Lines from the line with "pyautogui.mouseDown()" to the line with "pyautogui.mouseUp()" in the entries below, and only those, must be output exactly, with both ends included.

Data shown Start Marker

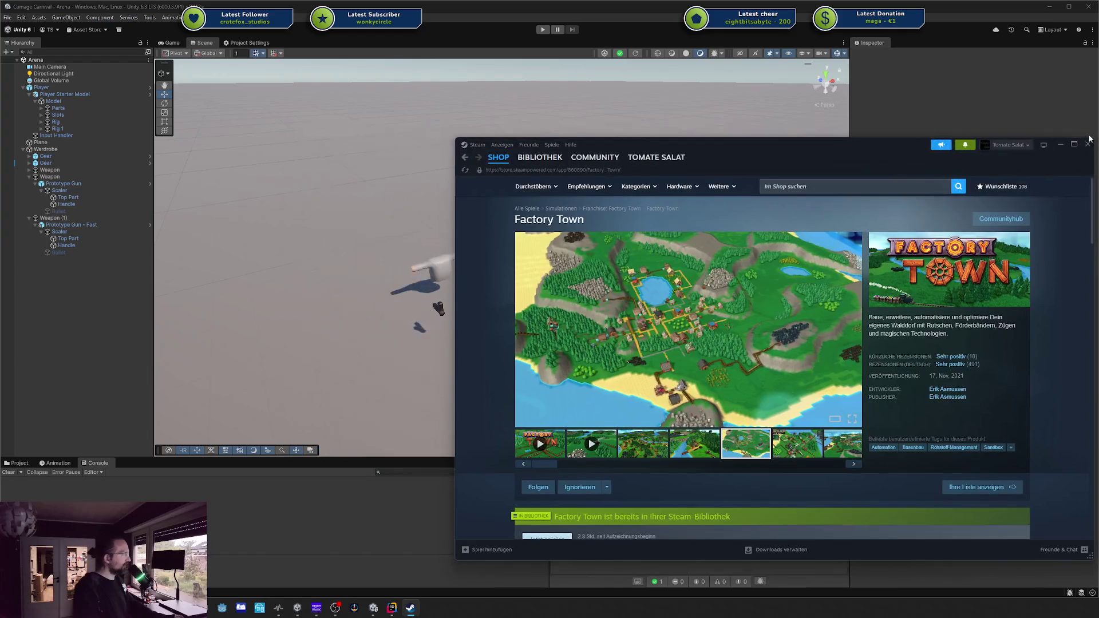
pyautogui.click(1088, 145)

Data shown End Marker
Data shown Start Marker

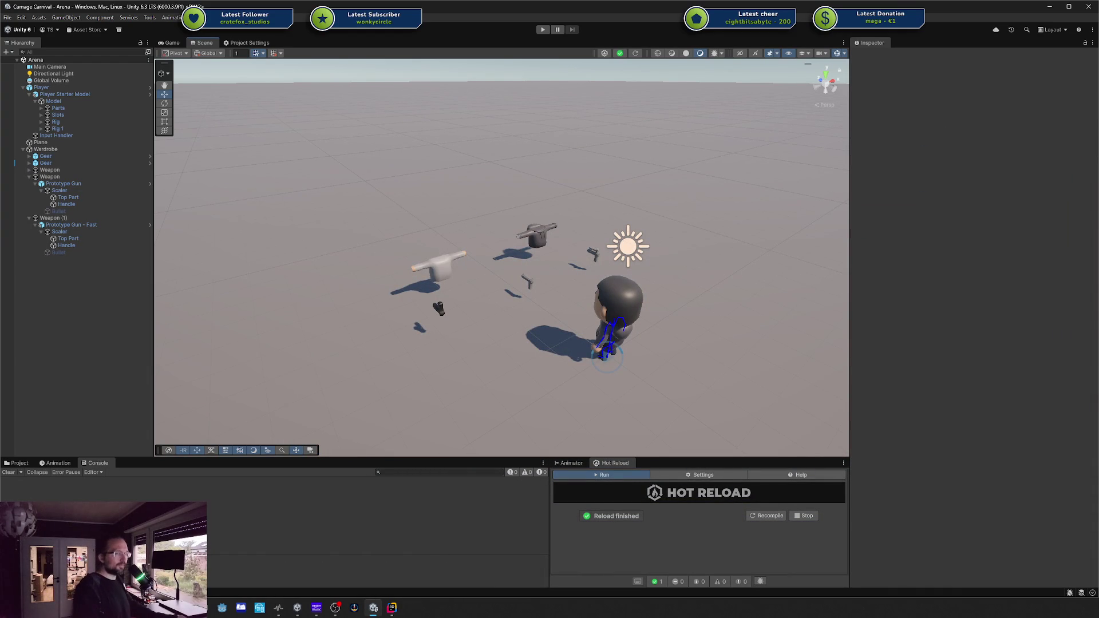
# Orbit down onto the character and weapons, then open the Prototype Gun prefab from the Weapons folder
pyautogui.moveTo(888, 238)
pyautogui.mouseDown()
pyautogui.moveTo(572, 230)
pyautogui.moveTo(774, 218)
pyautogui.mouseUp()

Data shown End Marker

* [Exercise answer]:
pyautogui.mouseDown()
pyautogui.moveTo(572, 230)
pyautogui.moveTo(774, 218)
pyautogui.mouseUp()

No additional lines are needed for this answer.